Joseph Salamon, News Editor
On February 7, The Current hosted a discussion about sexual harassment and assault. Approximately 20 students and faculty members filled Century Room C in the Millennium Student Center to share opinions and experiences about the culture surrounding sexual harassment and assault, both in Hollywood and on college campuses.
Dr. Zöe Peterson, director of the Sexual Assault Research and Education Program at the University of Missouri-St. Louis, guided the discussion. By sharing definitions, statistics, and current legislation with the group, Dr. Peterson shed light on the issue at hand.
Dr. Peterson stressed the difference between harassment and assault by saying that harassment usually pertains to work or school, consisting of an implication of due favors or consequences, sometimes leading to a hostile environment. Assault, as Dr. Peterson explained, is any non-consensual sex act, sometimes involving physical force or threat.
According to Dr. Peterson, close to 60 percent of female and transgender college students experience sexual harassment, and between 20 and 25 percent experience sexual assault. Additionally, about 40 percent of male college students experience harassment, and around five percent experience sexual assault.
Dr. Peterson stressed that these statistics are rough due to many victims’ unwillingness to come forward about their experiences, as she estimates that number to be approximately 75 percent.
The discussion focused on how these issues are perceived on campus and what can be done to change the perception to make campuses across the country safer. Affirmative consent law is an actionable step that some states have taken in order to hold people accountable for acts of sexual assault. Instead of an absence of the word “no” during sexual acts, affirmative consent law requires there be a clear and enthusiastic agreement between people before engaging in sexual acts.

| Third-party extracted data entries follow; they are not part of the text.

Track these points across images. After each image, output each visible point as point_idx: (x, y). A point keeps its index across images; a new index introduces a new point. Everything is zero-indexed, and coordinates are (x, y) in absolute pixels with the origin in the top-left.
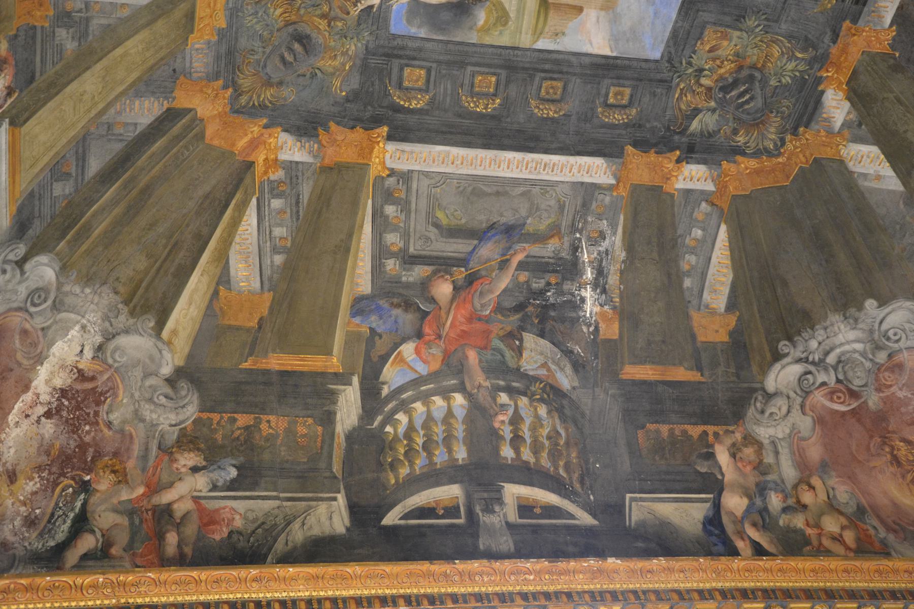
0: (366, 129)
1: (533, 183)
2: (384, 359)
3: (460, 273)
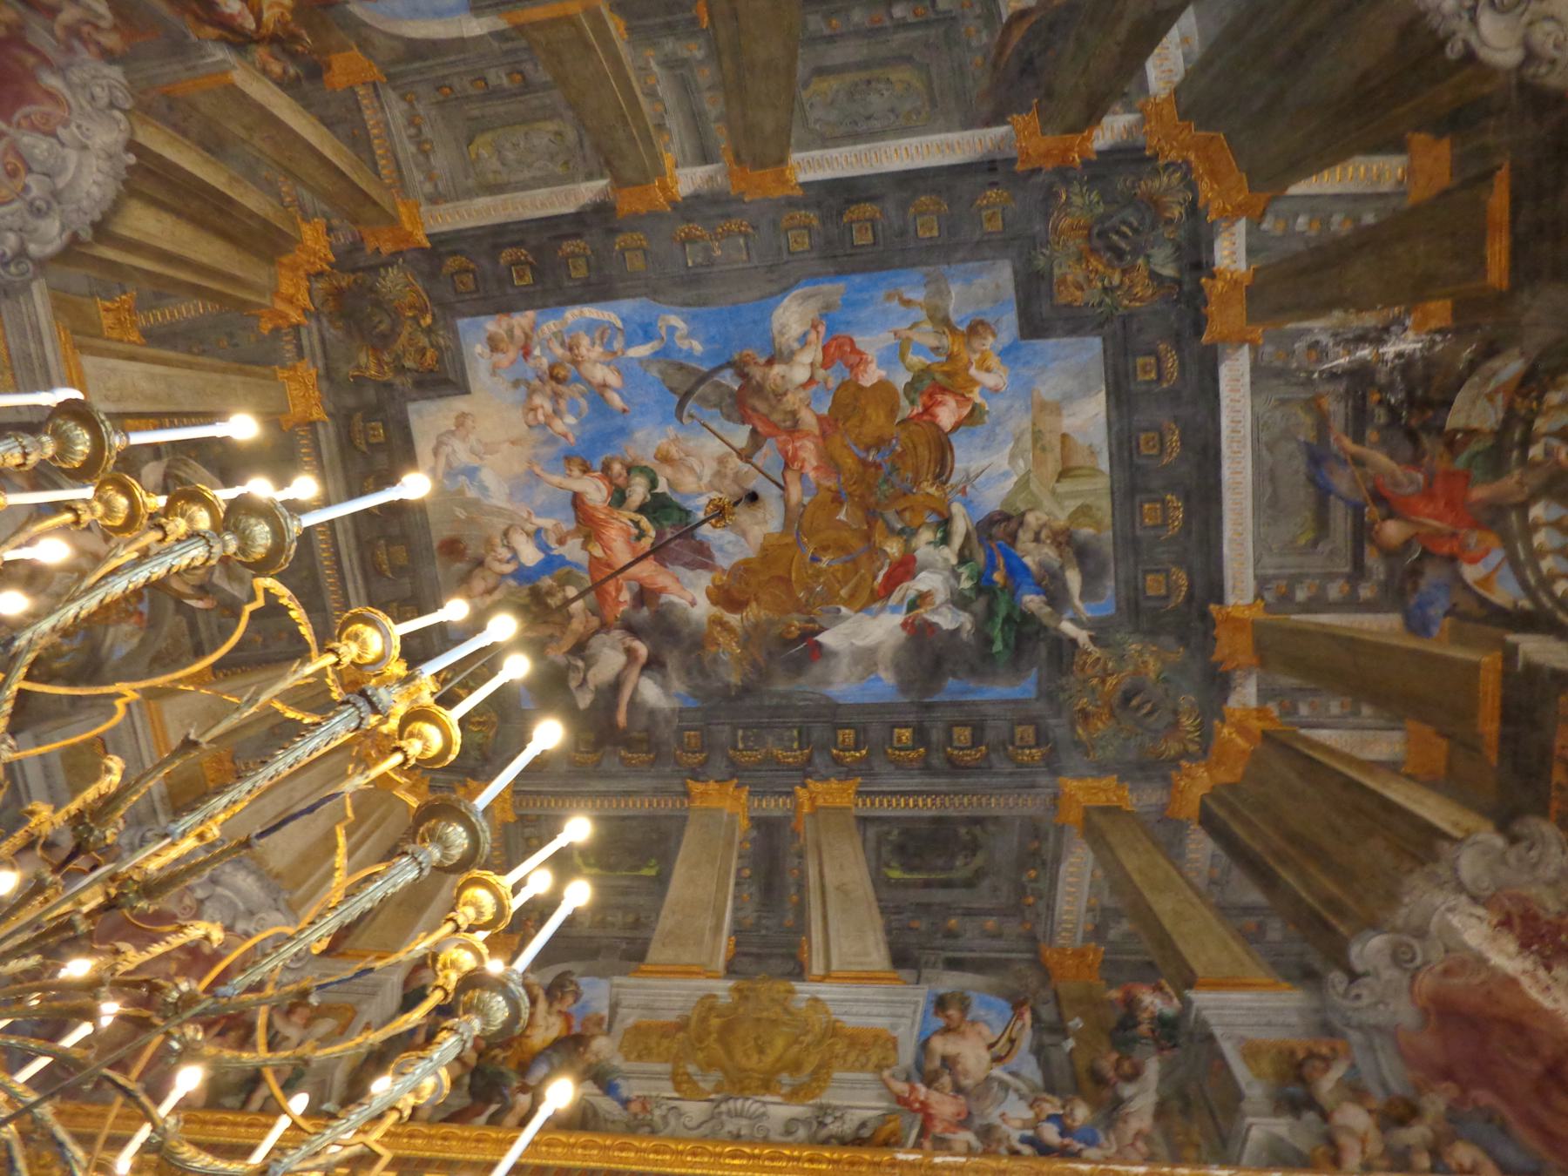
0: (1214, 626)
1: (1256, 441)
2: (1484, 602)
3: (1372, 512)
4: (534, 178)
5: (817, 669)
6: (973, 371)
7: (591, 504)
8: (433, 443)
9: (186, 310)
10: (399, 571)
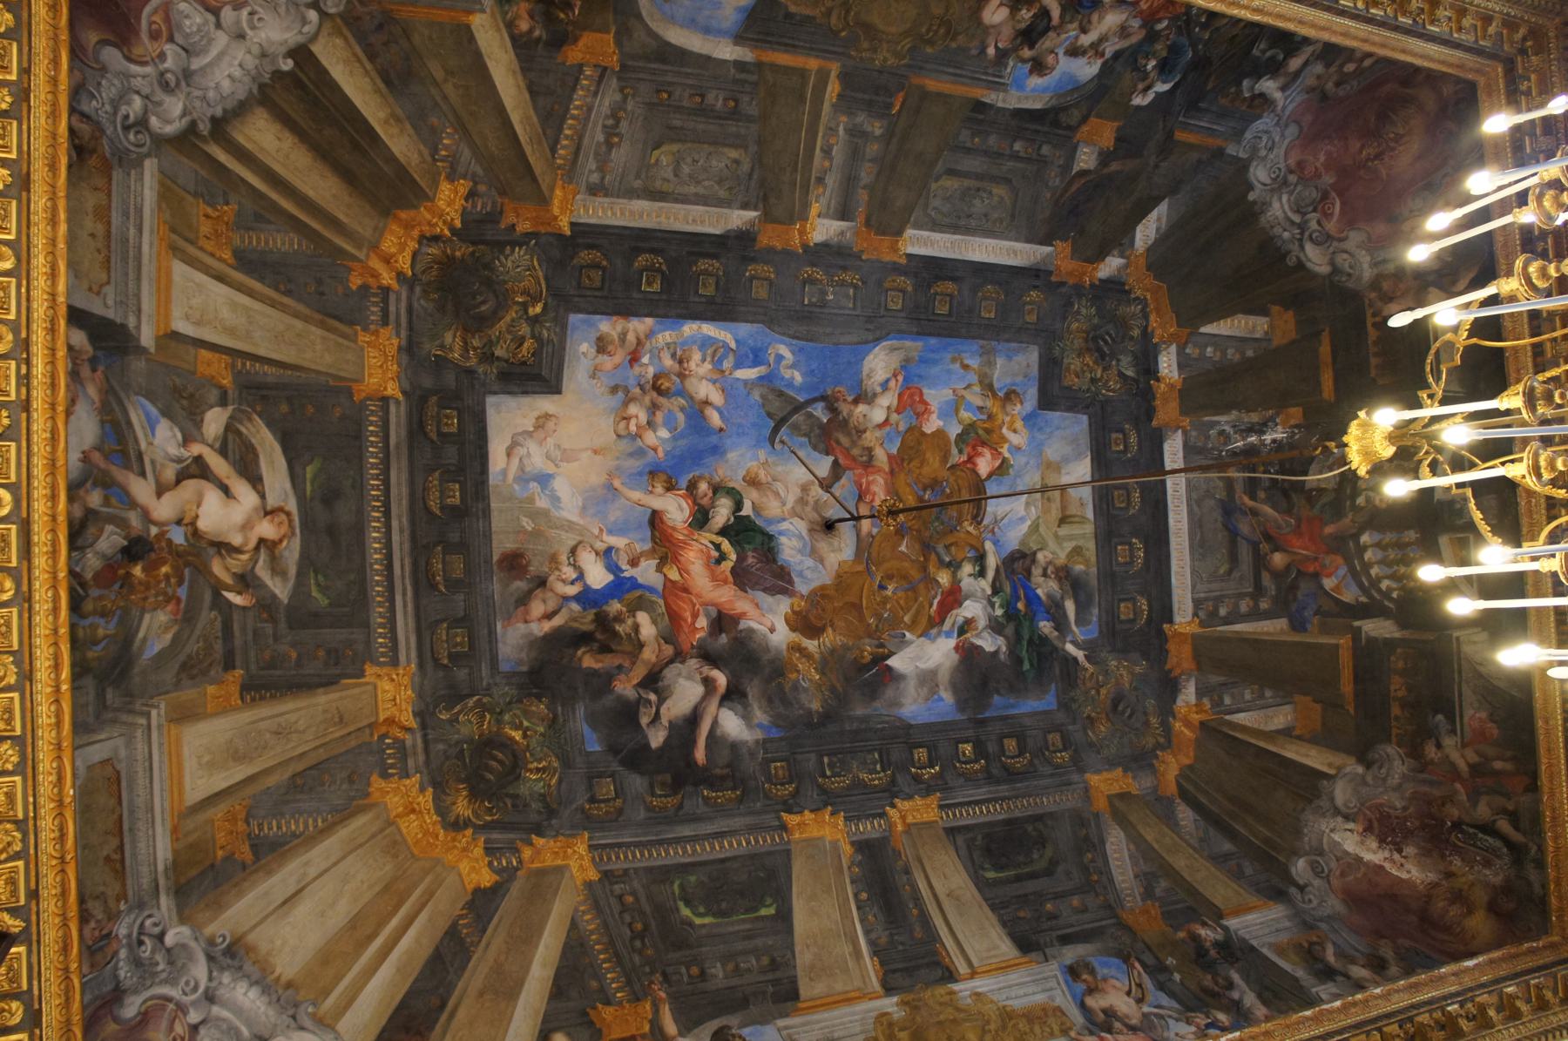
2: (1338, 602)
4: (696, 194)
5: (889, 693)
6: (1004, 430)
7: (670, 523)
8: (508, 442)
9: (282, 242)
10: (454, 585)
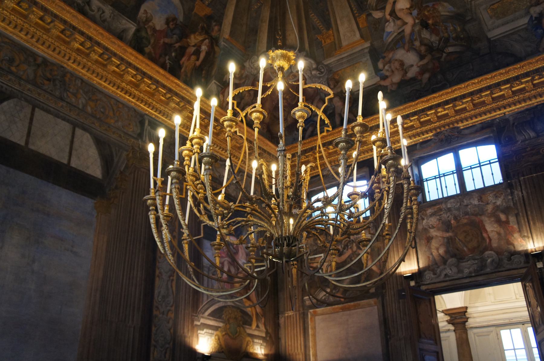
9: (315, 19)
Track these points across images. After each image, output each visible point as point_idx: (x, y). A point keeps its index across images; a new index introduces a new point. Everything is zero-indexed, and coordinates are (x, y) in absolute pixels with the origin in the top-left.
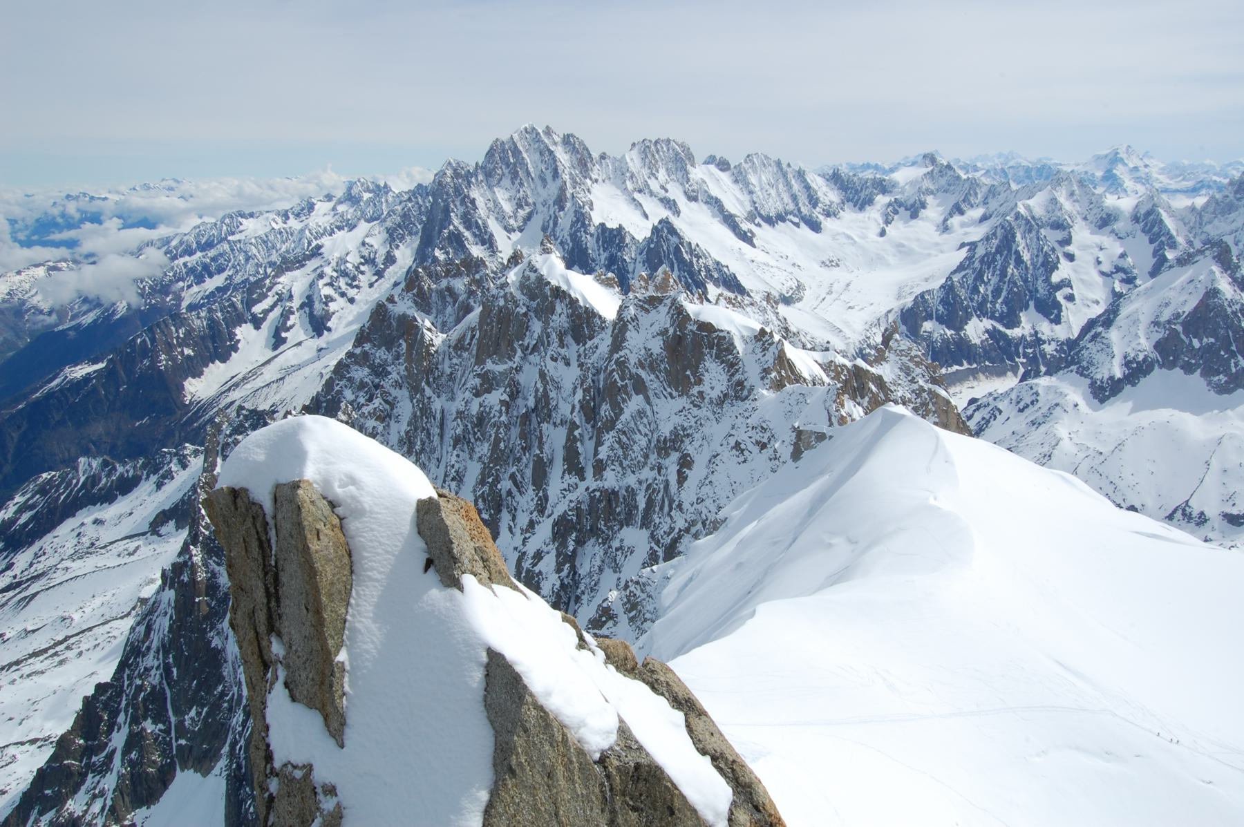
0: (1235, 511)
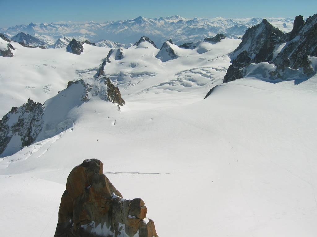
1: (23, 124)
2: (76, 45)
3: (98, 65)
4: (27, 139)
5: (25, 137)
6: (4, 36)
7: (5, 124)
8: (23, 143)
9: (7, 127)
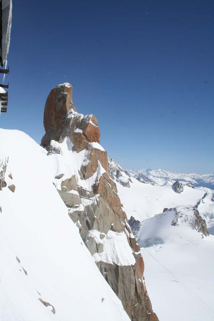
2: (178, 186)
3: (194, 204)
6: (127, 172)
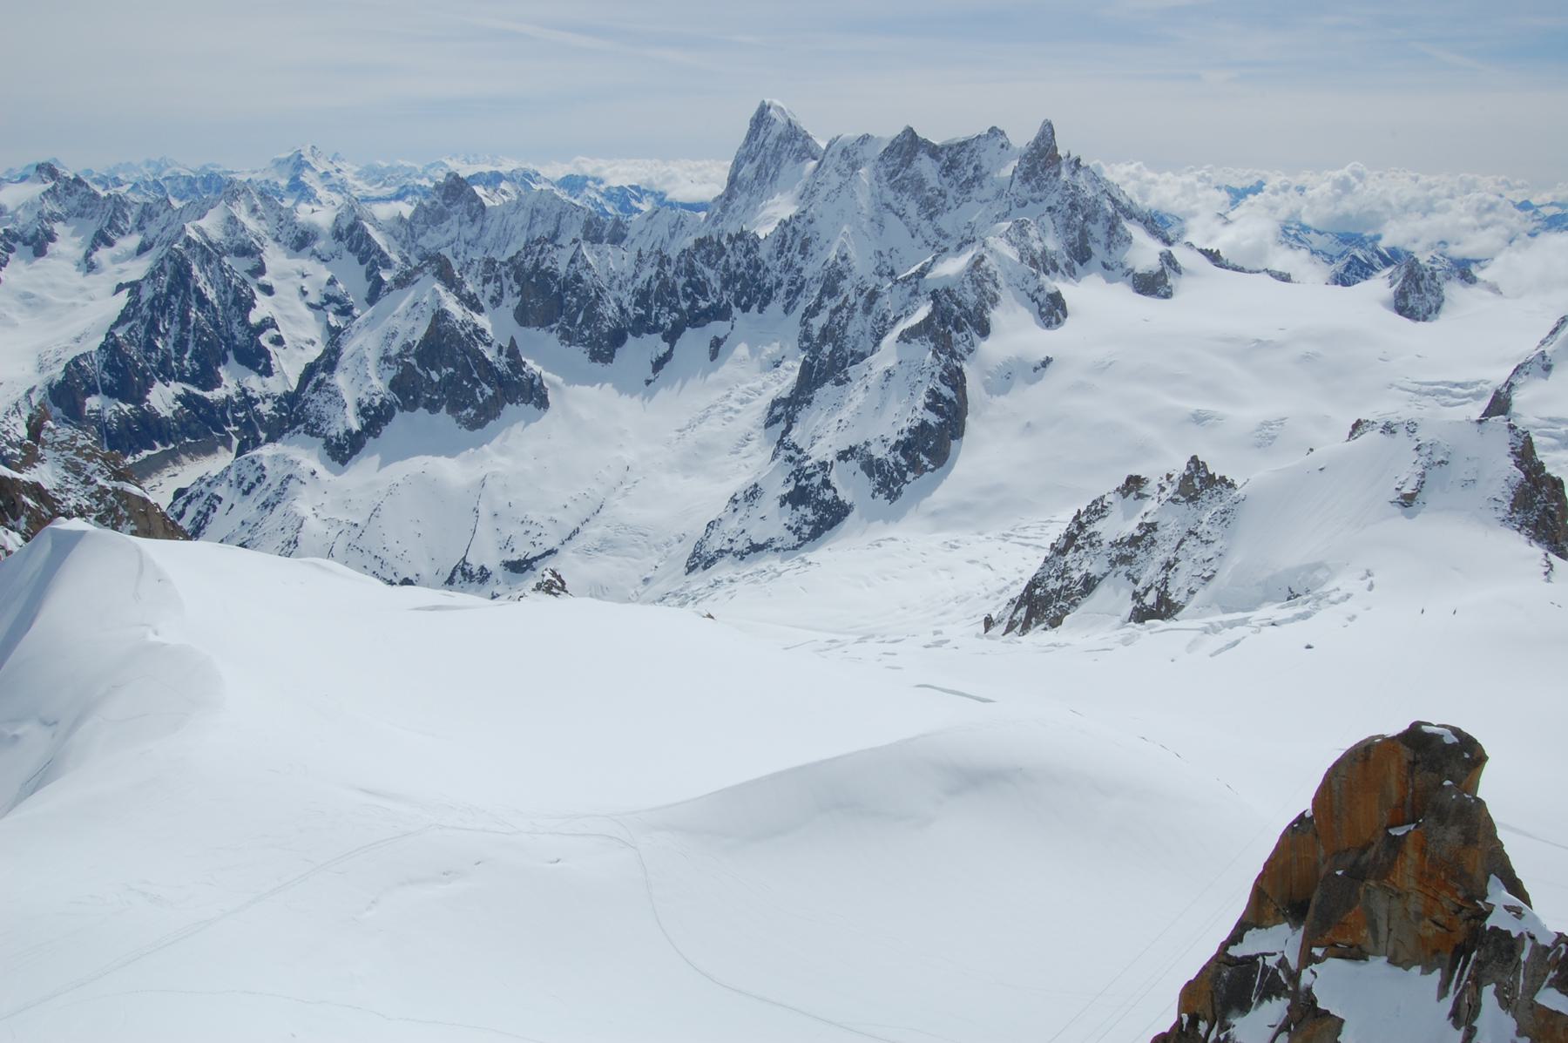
0: (515, 558)
1: (1153, 542)
4: (1150, 599)
5: (1147, 591)
7: (1090, 529)
8: (1135, 609)
9: (1093, 541)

California first introduced the affirmative consent law, which all state schools must abide by, and New York, New Jersey, New Hampshire, and Connecticut followed suit. Though Missouri does not have this law, it is part of UMSL’s policy as an individual institution.
“We need to change the culture so that individuals who perpetrate sexual harassment and assault are held accountable,” Dr. Peterson stated. “Both in terms of formal sanctions but also in terms of informal social sanctions.” The discussion served as a springboard into a better understanding of how to apply informal social sanctions throughout daily life.
As students around the table in Century Room C shared their opinions about what constitutes sexual harassment and assault and where the line is, everyone else listened and gained a fuller understanding of the complexity of the issue. There is nuance in sexual interaction. Everyone has their own personal boundaries and open discussions like this one can aid in that overall understanding, but there is no reason to stop there, according to Dr. Peterson.
“Students need training in sexual ethics, and they need skills and practice with communicating what they do and don’t want sexually, with asking about their partner’s sexual preferences, and with having complicated conversations about sexual consent.”
The discussion also tied in the current movement stemming from Hollywood pertaining to sexual assault and harassment. A New York Times opinion piece “What the Weinstein Effect Can Teach Us About Campus Sexual Assault” written by Vanessa Grigoriadis was referenced throughout the discussion.
As Dr. Peterson said, “by educating about sexual harassment and sexual assault, hopefully people become more aware of the scope of the problem and thus more motivated to take action to help address the problem.”
The Times piece by Grigoriadis addresses the recent accusations against the disgraced movie producer Harvey Weinstein, but also urges readers to remind themselves that sexual assault is not just an issue within the movie industry seen only through the lens of national news corporations. It happens everywhere, every day.